WHAT IS BEING ASKED:
Transcribe every entry exactly, with nothing added or left out.

============================================================

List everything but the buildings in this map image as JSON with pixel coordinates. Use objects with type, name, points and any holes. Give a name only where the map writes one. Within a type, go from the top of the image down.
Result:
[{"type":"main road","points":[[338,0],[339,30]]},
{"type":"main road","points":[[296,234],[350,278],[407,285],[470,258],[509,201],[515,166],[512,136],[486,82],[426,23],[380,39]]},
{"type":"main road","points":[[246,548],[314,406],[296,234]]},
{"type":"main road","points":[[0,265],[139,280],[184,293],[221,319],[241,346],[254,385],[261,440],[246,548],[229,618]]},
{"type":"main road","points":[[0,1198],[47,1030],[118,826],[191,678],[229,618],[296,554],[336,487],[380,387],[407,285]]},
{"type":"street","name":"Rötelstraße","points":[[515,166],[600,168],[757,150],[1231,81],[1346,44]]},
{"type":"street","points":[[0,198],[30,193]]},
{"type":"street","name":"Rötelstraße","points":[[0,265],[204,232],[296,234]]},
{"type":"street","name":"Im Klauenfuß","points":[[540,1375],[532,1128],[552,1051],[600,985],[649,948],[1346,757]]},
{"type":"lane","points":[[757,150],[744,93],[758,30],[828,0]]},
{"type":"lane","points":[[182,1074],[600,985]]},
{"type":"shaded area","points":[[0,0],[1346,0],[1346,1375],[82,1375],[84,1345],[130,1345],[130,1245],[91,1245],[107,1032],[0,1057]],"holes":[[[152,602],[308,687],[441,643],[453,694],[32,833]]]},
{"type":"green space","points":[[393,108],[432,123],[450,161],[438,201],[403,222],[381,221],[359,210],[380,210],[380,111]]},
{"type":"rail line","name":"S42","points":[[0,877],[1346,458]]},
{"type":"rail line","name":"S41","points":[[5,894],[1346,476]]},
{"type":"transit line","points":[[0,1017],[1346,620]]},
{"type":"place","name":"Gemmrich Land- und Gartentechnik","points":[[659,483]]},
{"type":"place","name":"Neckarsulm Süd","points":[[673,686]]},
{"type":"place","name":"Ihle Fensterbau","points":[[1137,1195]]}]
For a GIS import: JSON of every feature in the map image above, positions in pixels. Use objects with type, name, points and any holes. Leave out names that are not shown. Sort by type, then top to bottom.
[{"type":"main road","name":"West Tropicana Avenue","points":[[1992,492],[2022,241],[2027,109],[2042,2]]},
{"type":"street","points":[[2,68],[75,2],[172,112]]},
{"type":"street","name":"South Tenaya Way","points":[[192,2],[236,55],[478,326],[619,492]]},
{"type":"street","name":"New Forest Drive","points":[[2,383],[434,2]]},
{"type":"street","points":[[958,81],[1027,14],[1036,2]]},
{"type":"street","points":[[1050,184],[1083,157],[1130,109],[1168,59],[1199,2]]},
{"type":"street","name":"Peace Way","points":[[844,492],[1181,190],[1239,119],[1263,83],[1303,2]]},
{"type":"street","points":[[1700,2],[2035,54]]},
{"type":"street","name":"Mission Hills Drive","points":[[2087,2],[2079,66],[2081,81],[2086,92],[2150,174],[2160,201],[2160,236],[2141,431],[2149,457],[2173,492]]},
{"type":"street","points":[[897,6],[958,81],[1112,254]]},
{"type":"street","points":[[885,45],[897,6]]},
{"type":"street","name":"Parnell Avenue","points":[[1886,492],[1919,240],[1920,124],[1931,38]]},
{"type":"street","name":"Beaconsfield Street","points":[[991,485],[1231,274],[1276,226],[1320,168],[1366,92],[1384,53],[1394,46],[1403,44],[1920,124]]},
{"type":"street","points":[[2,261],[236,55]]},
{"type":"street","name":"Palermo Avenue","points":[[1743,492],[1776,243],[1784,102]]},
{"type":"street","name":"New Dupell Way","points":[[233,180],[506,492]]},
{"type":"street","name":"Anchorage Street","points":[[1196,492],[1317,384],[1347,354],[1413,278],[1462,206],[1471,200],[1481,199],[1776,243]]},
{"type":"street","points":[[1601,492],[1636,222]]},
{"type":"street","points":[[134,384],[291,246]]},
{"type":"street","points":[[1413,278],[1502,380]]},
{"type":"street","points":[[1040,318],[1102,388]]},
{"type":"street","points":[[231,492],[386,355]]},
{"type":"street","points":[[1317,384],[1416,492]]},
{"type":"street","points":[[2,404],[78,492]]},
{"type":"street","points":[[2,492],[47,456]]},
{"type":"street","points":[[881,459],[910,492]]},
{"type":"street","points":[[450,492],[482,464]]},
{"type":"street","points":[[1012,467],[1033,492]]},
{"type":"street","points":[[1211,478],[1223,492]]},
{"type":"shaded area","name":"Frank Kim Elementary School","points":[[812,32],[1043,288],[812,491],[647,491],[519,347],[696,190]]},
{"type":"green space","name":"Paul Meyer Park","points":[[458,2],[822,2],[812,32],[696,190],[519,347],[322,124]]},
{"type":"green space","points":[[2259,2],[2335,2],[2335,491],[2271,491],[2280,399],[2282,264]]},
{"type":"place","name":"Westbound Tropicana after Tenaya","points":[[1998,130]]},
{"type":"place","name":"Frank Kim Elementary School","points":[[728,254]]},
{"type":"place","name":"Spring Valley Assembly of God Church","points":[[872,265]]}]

============================================================

ANSWER BOX:
List everything but the buildings in this map image as JSON with pixel coordinates. Use objects with type, name, points and any holes. Give a name only where the map writes one. Within a type, go from the top of the image down.
Result:
[{"type":"main road","points":[[338,0],[339,30]]},
{"type":"main road","points":[[296,234],[350,278],[407,285],[470,258],[509,201],[515,166],[512,136],[486,82],[426,23],[380,39]]},
{"type":"main road","points":[[246,548],[314,406],[296,234]]},
{"type":"main road","points":[[0,265],[139,280],[184,293],[221,319],[241,346],[254,385],[261,440],[246,548],[229,618]]},
{"type":"main road","points":[[0,1198],[47,1030],[118,826],[191,678],[229,618],[296,554],[336,487],[380,387],[407,285]]},
{"type":"street","name":"Rötelstraße","points":[[515,166],[600,168],[757,150],[1231,81],[1346,44]]},
{"type":"street","points":[[0,198],[30,193]]},
{"type":"street","name":"Rötelstraße","points":[[0,265],[204,232],[296,234]]},
{"type":"street","name":"Im Klauenfuß","points":[[540,1375],[532,1128],[552,1051],[600,985],[649,948],[1346,757]]},
{"type":"lane","points":[[757,150],[744,93],[758,30],[828,0]]},
{"type":"lane","points":[[182,1074],[600,985]]},
{"type":"shaded area","points":[[0,0],[1346,0],[1346,1375],[82,1375],[84,1345],[130,1345],[130,1245],[91,1245],[107,1032],[0,1057]],"holes":[[[152,602],[308,687],[441,643],[453,694],[32,833]]]},
{"type":"green space","points":[[393,108],[432,123],[450,161],[438,201],[403,222],[381,221],[359,210],[380,210],[380,111]]},
{"type":"rail line","name":"S42","points":[[0,877],[1346,458]]},
{"type":"rail line","name":"S41","points":[[5,894],[1346,476]]},
{"type":"transit line","points":[[0,1017],[1346,620]]},
{"type":"place","name":"Gemmrich Land- und Gartentechnik","points":[[659,483]]},
{"type":"place","name":"Neckarsulm Süd","points":[[673,686]]},
{"type":"place","name":"Ihle Fensterbau","points":[[1137,1195]]}]
For a GIS import: JSON of every feature in the map image above, positions in pixels. Use objects with type, name, points and any holes. Leave out names that are not shown. Sort by type, then top to bottom.
[{"type":"main road","name":"West Tropicana Avenue","points":[[1992,492],[2022,241],[2027,109],[2042,2]]},
{"type":"street","points":[[2,68],[75,2],[172,112]]},
{"type":"street","name":"South Tenaya Way","points":[[192,2],[236,55],[478,326],[619,492]]},
{"type":"street","name":"New Forest Drive","points":[[2,383],[434,2]]},
{"type":"street","points":[[958,81],[1027,14],[1036,2]]},
{"type":"street","points":[[1050,184],[1083,157],[1130,109],[1168,59],[1199,2]]},
{"type":"street","name":"Peace Way","points":[[844,492],[1181,190],[1239,119],[1263,83],[1303,2]]},
{"type":"street","points":[[1700,2],[2035,54]]},
{"type":"street","name":"Mission Hills Drive","points":[[2087,2],[2079,66],[2081,81],[2086,92],[2150,174],[2160,201],[2160,236],[2141,431],[2149,457],[2173,492]]},
{"type":"street","points":[[897,6],[958,81],[1112,254]]},
{"type":"street","points":[[885,45],[897,6]]},
{"type":"street","name":"Parnell Avenue","points":[[1886,492],[1919,240],[1920,124],[1931,38]]},
{"type":"street","name":"Beaconsfield Street","points":[[991,485],[1231,274],[1276,226],[1320,168],[1366,92],[1384,53],[1394,46],[1403,44],[1920,124]]},
{"type":"street","points":[[2,261],[236,55]]},
{"type":"street","name":"Palermo Avenue","points":[[1743,492],[1776,243],[1784,102]]},
{"type":"street","name":"New Dupell Way","points":[[233,180],[506,492]]},
{"type":"street","name":"Anchorage Street","points":[[1196,492],[1317,384],[1347,354],[1413,278],[1462,206],[1471,200],[1481,199],[1776,243]]},
{"type":"street","points":[[1601,492],[1636,222]]},
{"type":"street","points":[[134,384],[291,246]]},
{"type":"street","points":[[1413,278],[1502,380]]},
{"type":"street","points":[[1040,318],[1102,388]]},
{"type":"street","points":[[231,492],[386,355]]},
{"type":"street","points":[[1317,384],[1416,492]]},
{"type":"street","points":[[2,404],[78,492]]},
{"type":"street","points":[[2,492],[47,456]]},
{"type":"street","points":[[881,459],[910,492]]},
{"type":"street","points":[[450,492],[482,464]]},
{"type":"street","points":[[1012,467],[1033,492]]},
{"type":"street","points":[[1211,478],[1223,492]]},
{"type":"shaded area","name":"Frank Kim Elementary School","points":[[812,32],[1043,288],[812,491],[647,491],[519,347],[696,190]]},
{"type":"green space","name":"Paul Meyer Park","points":[[458,2],[822,2],[812,32],[696,190],[519,347],[322,124]]},
{"type":"green space","points":[[2259,2],[2335,2],[2335,491],[2271,491],[2280,399],[2282,264]]},
{"type":"place","name":"Westbound Tropicana after Tenaya","points":[[1998,130]]},
{"type":"place","name":"Frank Kim Elementary School","points":[[728,254]]},
{"type":"place","name":"Spring Valley Assembly of God Church","points":[[872,265]]}]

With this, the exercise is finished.